Тусклые, сѣрые глаза удивленно поглядѣли вокругъ.
-- Какъ, уже стемнѣло? Почему не зажигаютъ лампы?
-- Мы думали, что сумерки пріятнѣе для васъ, сэръ Обри.
-- Пріятнѣе для меня! Я не больной.... не хочу быть больше больнымъ, бормоталъ баронетъ съ тѣми же усиліями и тою же невнятностью.
Они употребили всѣ средства, чтобы помѣшать ему много говорить и волноваться; но, стараясь приподняться, онъ открылъ, что одна сторона его тѣла отнялась.
-- Что это такое? спросилъ онъ, явственнѣе, чѣмъ говорилъ до сихъ поръ, точно страхъ придалъ силы его голосу.
-- Я не могу двигаться; у меня отнялась половина тѣла. Что это значитъ?
Ни агентъ, ни камердинеръ не отвѣчали на этотъ тревожный вопросъ. Они глядѣли другъ на друга съ смущеніемъ. Камердиверъ пробормоталъ какія-то успокоительныя слова на своемъ обычномъ языкѣ.

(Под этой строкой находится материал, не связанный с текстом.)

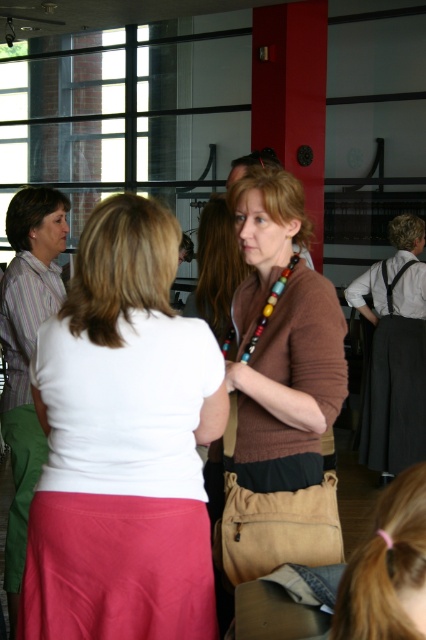
How distant is white matte shirt at center from brown matte sweater at center?

white matte shirt at center and brown matte sweater at center are 12.52 inches apart from each other.

Is point (111, 566) farther from viewer compared to point (256, 202)?

No, (111, 566) is closer to viewer.

This screenshot has height=640, width=426. I want to click on white matte shirt at center, so click(123, 444).

Where is `white matte shirt at center`? This screenshot has width=426, height=640. white matte shirt at center is located at coordinates (123, 444).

-- Я знаю, что это значитъ, проговорилъ сэръ Обри: это параличъ, единственная болѣзнь, которой я опасался съ тѣхъ самыхъ поръ, какъ видѣлъ, какъ возили моего дѣдушку вокругъ Перріама въ креслѣ на колесахъ, и какъ голова свѣшивалась у него на бокъ; я былъ тогда еще маленькимъ мальчикомъ. И все-таки я не вѣрилъ, чтобы параличъ разбилъ меня. Я думахъ, что Мордредъ можетъ его опасаться; онъ всегда былъ слабымъ, болѣзненнымъ созданіемъ. Я никогда не думалъ, что параличъ грозитъ мнѣ самому.